Oct. 03, 17 · Tutorial

Likes (10)

Comment

Save

9.4K Views

With the demand for processing large amounts of data, Apache Kafka is a standard message queue in the big data world. Apache Kafka is publish-subscribe-messaging rethought as a distributed, partitioned, replicated, commit log service, and it has a lot of convenient APIs for many languages.

In this article, I would like to share my experience with leveraging Kafka's API for multiple purposes — from consuming and writing data to streams to a more reactive approach with Akka. In this tutorial, all examples are written in Scala. If you use another programming language, you can easy remake code from Scala.

First of all, you need to install Kafka. For this, I use a Docker image:

docker run --rm -it \
    -p 2181:2181 -p 3030:3030 -p 7081:8081 \
    -p 7082:8082 -p 7083:8083 -p 9092:9092 \
    -e ADV_HOST=127.0.0.1 \
    landoop/fast-data-dev

Of course, you can use another image or launch Kafka manually; it's up to you.

Integrating Spark Streaming and Kafka is incredibly easy. Your middleware, backend (proxy-like), or IoT devices can send millions of records per second to Kafka while it effectively handling them. Spark Streaming provides simple parallelism, 1:1 correspondence between Kafka partitions and Spark partitions, and access to offsets and metadata. Primarily, we need to set up Kafka's parameters to Spark — like a host, port, offset committing strategy, etc.

  def kafkaParams = Map[String, Object](
    "bootstrap.servers" -> "127.0.0.1:9092",
    "key.deserializer" -> classOf[StringDeserializer],
    "value.deserializer" -> classOf[StringDeserializer],
    "group.id" -> "mygroup1",
    "auto.offset.reset" -> "latest",
    "enable.auto.commit" -> (false: java.lang.Boolean)
  )

After setting the necessary configurations, we can deal with the direct stream. All logic with creating streams is located in the KafkaUtils class:

 val topics = Array("sample_topic")
    val stream = KafkaUtils.createDirectStream[String, String](
      streamingContext,
      PreferConsistent, //It will consistently distribute partitions across all executors.
      Subscribe[String, String](topics, kafkaParams)
    )

    stream.map(record => (record.key, record.value)).print()

    stream.foreachRDD { rdd =>
      val offsetRanges = rdd.asInstanceOf[HasOffsetRanges].offsetRanges
      rdd.foreachPartition { _ =>
        val o: OffsetRange = offsetRanges(TaskContext.get.partitionId)
        println(s"${o.topic} ${o.partition} ${o.fromOffset} ${o.untilOffset}")
      }
    }

Note: The code above uses the Spark Streaming API, which we will discuss below.

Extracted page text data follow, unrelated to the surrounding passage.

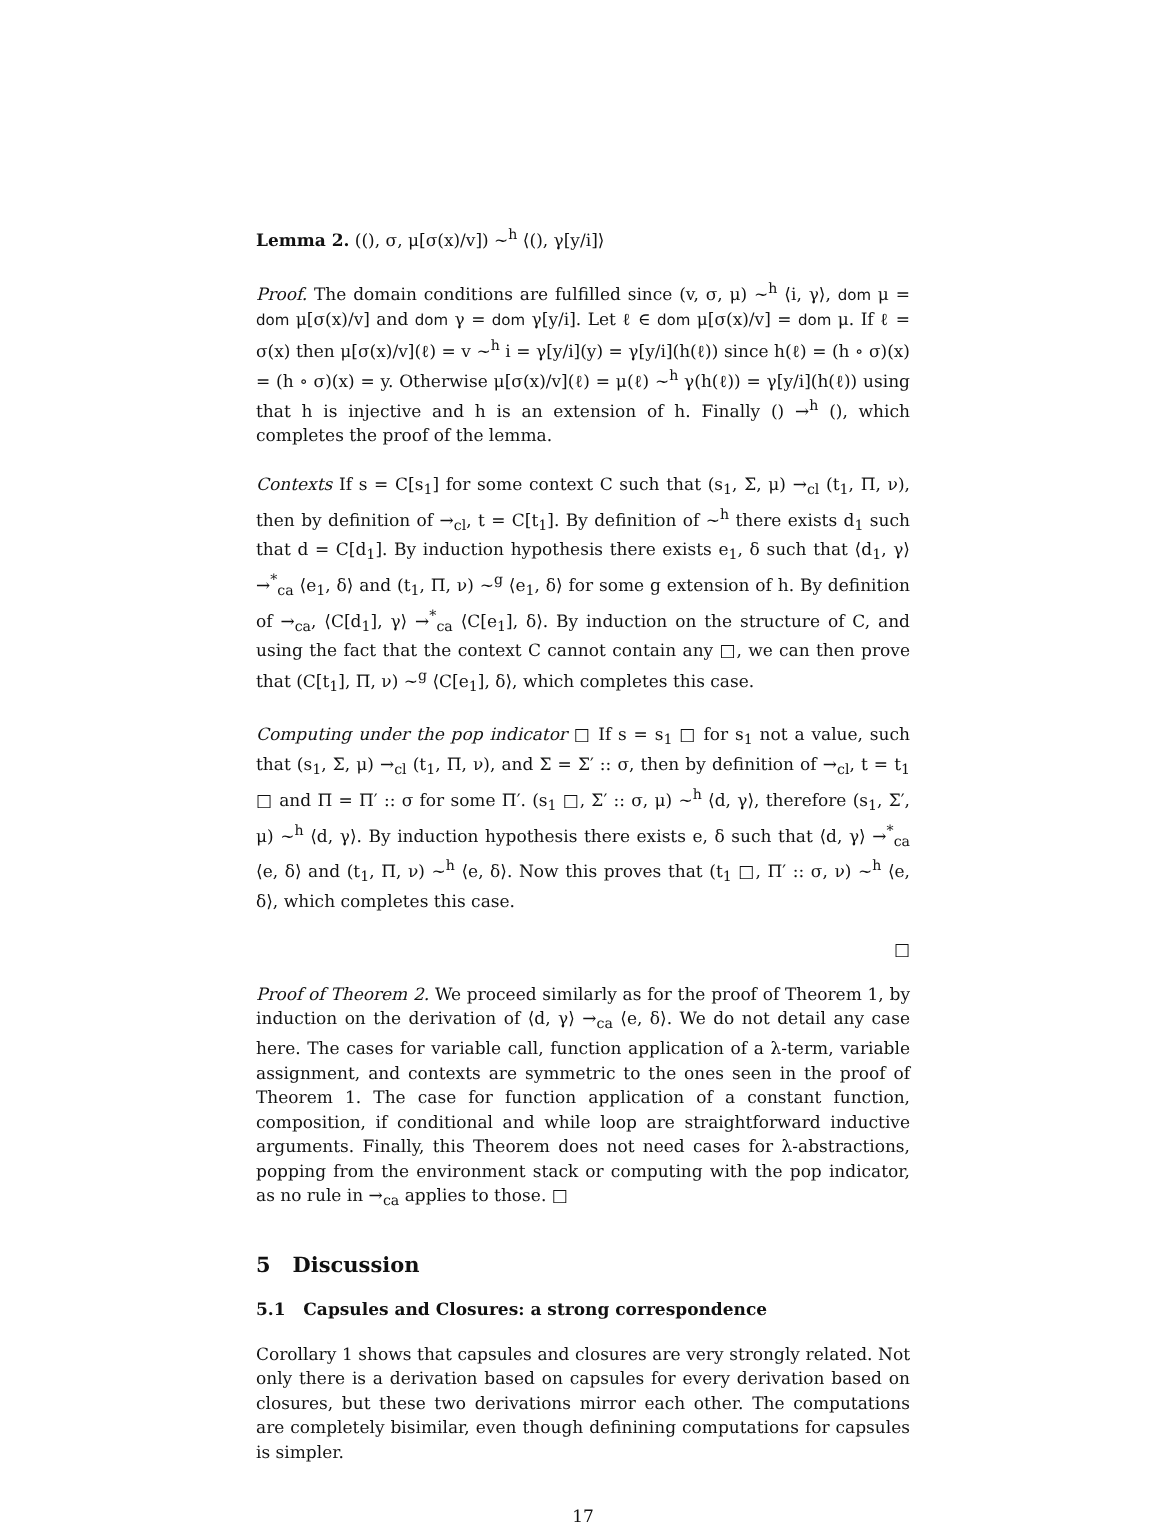Lemma 2. ((), σ, μ[σ(x)/v]) ~<sup>h</sup> ⟨(), γ[y/i]⟩
Proof. The domain conditions are fulfilled since (v, σ, μ) ~<sup>h</sup> ⟨i, γ⟩, dom μ = dom μ[σ(x)/v] and dom γ = dom γ[y/i]. Let ℓ ∈ dom μ[σ(x)/v] = dom μ. If ℓ = σ(x) then μ[σ(x)/v](ℓ) = v ~<sup>h</sup> i = γ[y/i](y) = γ[y/i](h(ℓ)) since h(ℓ) = (h ∘ σ)(x) = (h ∘ σ)(x) = y. Otherwise μ[σ(x)/v](ℓ) = μ(ℓ) ~<sup>h</sup> γ(h(ℓ)) = γ[y/i](h(ℓ)) using that h is injective and h is an extension of h. Finally () →<sup>h</sup> (), which completes the proof of the lemma.
Contexts If s = C[s<sub>1</sub>] for some context C such that (s<sub>1</sub>, Σ, μ) →<sub>cl</sub> (t<sub>1</sub>, Π, ν), then by definition of →<sub>cl</sub>, t = C[t<sub>1</sub>]. By definition of ~<sup>h</sup> there exists d<sub>1</sub> such that d = C[d<sub>1</sub>]. By induction hypothesis there exists e<sub>1</sub>, δ such that ⟨d<sub>1</sub>, γ⟩ →<sup>*</sup><sub>ca</sub> ⟨e<sub>1</sub>, δ⟩ and (t<sub>1</sub>, Π, ν) ~<sup>g</sup> ⟨e<sub>1</sub>, δ⟩ for some g extension of h. By definition of →<sub>ca</sub>, ⟨C[d<sub>1</sub>], γ⟩ →<sup>*</sup><sub>ca</sub> ⟨C[e<sub>1</sub>], δ⟩. By induction on the structure of C, and using the fact that the context C cannot contain any □, we can then prove that (C[t<sub>1</sub>], Π, ν) ~<sup>g</sup> ⟨C[e<sub>1</sub>], δ⟩, which completes this case.
Computing under the pop indicator □ If s = s<sub>1</sub> □ for s<sub>1</sub> not a value, such that (s<sub>1</sub>, Σ, μ) →<sub>cl</sub> (t<sub>1</sub>, Π, ν), and Σ = Σ′ :: σ, then by definition of →<sub>cl</sub>, t = t<sub>1</sub> □ and Π = Π′ :: σ for some Π′. (s<sub>1</sub> □, Σ′ :: σ, μ) ~<sup>h</sup> ⟨d, γ⟩, therefore (s<sub>1</sub>, Σ′, μ) ~<sup>h</sup> ⟨d, γ⟩. By induction hypothesis there exists e, δ such that ⟨d, γ⟩ →<sup>*</sup><sub>ca</sub> ⟨e, δ⟩ and (t<sub>1</sub>, Π, ν) ~<sup>h</sup> ⟨e, δ⟩. Now this proves that (t<sub>1</sub> □, Π′ :: σ, ν) ~<sup>h</sup> ⟨e, δ⟩, which completes this case.
□
Proof of Theorem 2. We proceed similarly as for the proof of Theorem 1, by induction on the derivation of ⟨d, γ⟩ →<sub>ca</sub> ⟨e, δ⟩. We do not detail any case here. The cases for variable call, function application of a λ-term, variable assignment, and contexts are symmetric to the ones seen in the proof of Theorem 1. The case for function application of a constant function, composition, if conditional and while loop are straightforward inductive arguments. Finally, this Theorem does not need cases for λ-abstractions, popping from the environment stack or computing with the pop indicator, as no rule in →<sub>ca</sub> applies to those. □
5 Discussion
5.1 Capsules and Closures: a strong correspondence
Corollary 1 shows that capsules and closures are very strongly related. Not only there is a derivation based on capsules for every derivation based on closures, but these two derivations mirror each other. The computations are completely bisimilar, even though definining computations for capsules is simpler.
17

Spark operates with RDD (the basic abstraction in Spark; represents an immutable, partitioned collection of elements that can be operated in parallel). All RDD in a specific batch (represented by parameter heartbeat.interval.ms) can be manipulated with the foreachRDD method. In this example, we simply print names of the topic, offset, and partition. You can also use more complicated logic, like retrieving data from a stream of tweets.

Kafka provides three different ways to warranty fault tolerance behavior. The first is checkpointing. Spark specification says:

"A streaming application must operate 24/7 and hence must be resilient to failures unrelated to the application logic (e.g., system failures, JVM crashes, etc.). For this to be possible, Spark Streaming needs to checkpoint enough information to a fault- tolerant storage system such that it can recover from failures. There are two types of data that are checkpointed."

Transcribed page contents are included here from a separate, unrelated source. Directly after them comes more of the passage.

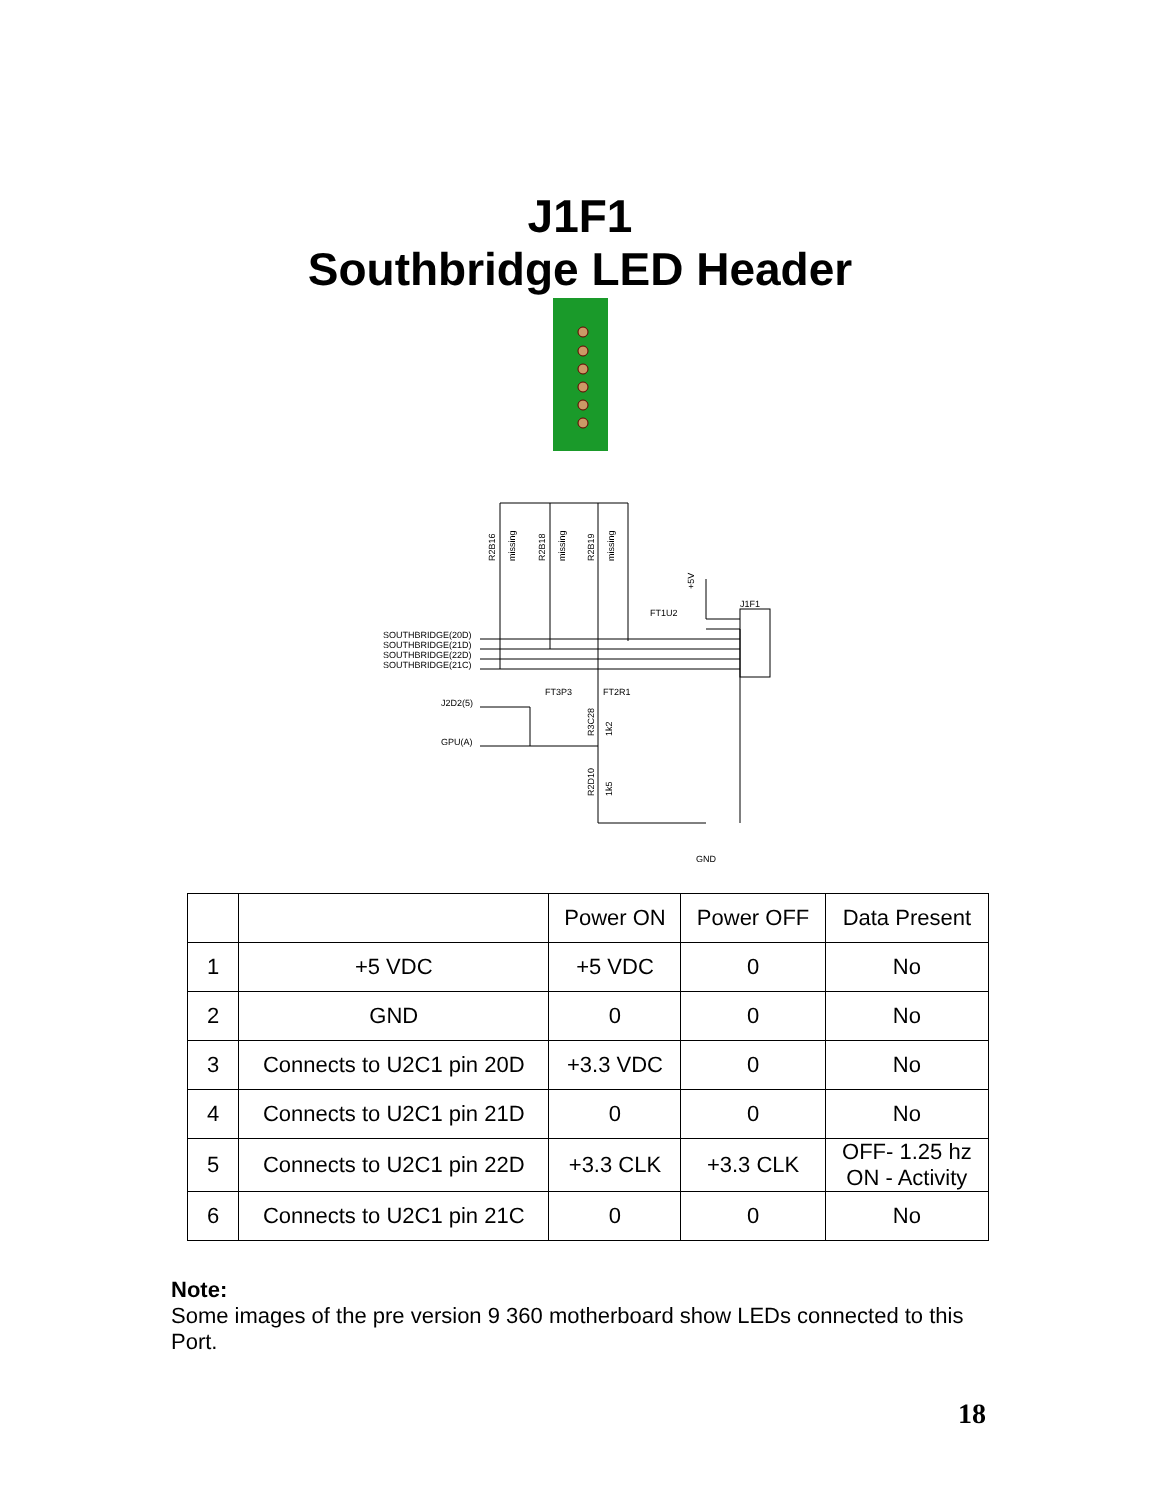J1F1
Southbridge LED Header
SOUTHBRIDGE(20D)
SOUTHBRIDGE(21D)
SOUTHBRIDGE(22D)
SOUTHBRIDGE(21C)
J2D2(5)
GPU(A)
FT1U2
J1F1
FT3P3
FT2R1
GND
R2B16
R2B18
R2B19
missing
missing
missing
+5V
R3C28
1k2
R2D10
1k5
| | | Power ON | Power OFF | Data Present |
| 1 | +5 VDC | +5 VDC | 0 | No |
| 2 | GND | 0 | 0 | No |
| 3 | Connects to U2C1 pin 20D | +3.3 VDC | 0 | No |
| 4 | Connects to U2C1 pin 21D | 0 | 0 | No |
| 5 | Connects to U2C1 pin 22D | +3.3 CLK | +3.3 CLK | OFF- 1.25 hz ON - Activity |
| 6 | Connects to U2C1 pin 21C | 0 | 0 | No |
Note:
Some images of the pre version 9 360 motherboard show LEDs connected to this Port.
18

In code, it looks as follows:

def kafkaStream010Checkpointing() =
    launchWithCheckpointing(kafkaStreaming010, 
                            appName = "Kafka010_DirectStream", 
                            checkpointPath = "checkpointing")

I call the second strategy the Kafka itself strategy. Kafka has an offset commit API that stores offsets in a special Kafka topic. By default, the new consumer will periodically auto-commit offsets. After output from Kafka is consumed by the streaming, you can commit offsets to Kafka using the commitAsync API. Kafka is not transactional, so your outputs must still be idempotent. In code it looks as follows:

 def storingOffsetsItself(stream: InputDStream[ConsumerRecord[String, String]]) = {
    stream.foreachRDD { rdd =>
      val offsetRanges = rdd.asInstanceOf[HasOffsetRanges].offsetRanges
      stream.asInstanceOf[CanCommitOffsets].commitAsync(offsetRanges)
    }
  }

And the last strategy is using its own data store. Yes, you can use storage like RDBMS or ZooKeeper for storing offsets — this is a very popular solution. It gives the equivalent of exactly-once semantics. Applying this strategy is especially useful in situations when it's hard to make idempotent logic with complicated aggregation:

val fromOffsets = selectOffsetsFromYourDatabase.map { resultSet =>
 new TopicPartition(resultSet.string("topic"), 
                       resultSet.int("partition")) -> resultSet.long("offset")
}.toMap

If you want to read data between certain offsets, you can simply obtain RDDs that represent content in this range in the topic:

val offsetRanges = Array(
 // topic, partition, inclusive starting offset, exclusive ending offset
 OffsetRange("sample_topic", 0, 10, 20),
 OffsetRange("sample_topic", 1, 10, 20)
 )
 val params = new ju.HashMap[String, Object](kafkaParams)
 val kafkaRDD = KafkaUtils.createRDD[String, String](sparkContext, 
                                                     params , 
                                                     offsetRanges, 
                                                     PreferConsistent)
 println(kafkaRDD.map(_.value()).first())

Pay the attention to the different ways to acquire createStream and createDirectStream. You can read more about the differences between them here. This is an important concept; you must distinguish use cases for them.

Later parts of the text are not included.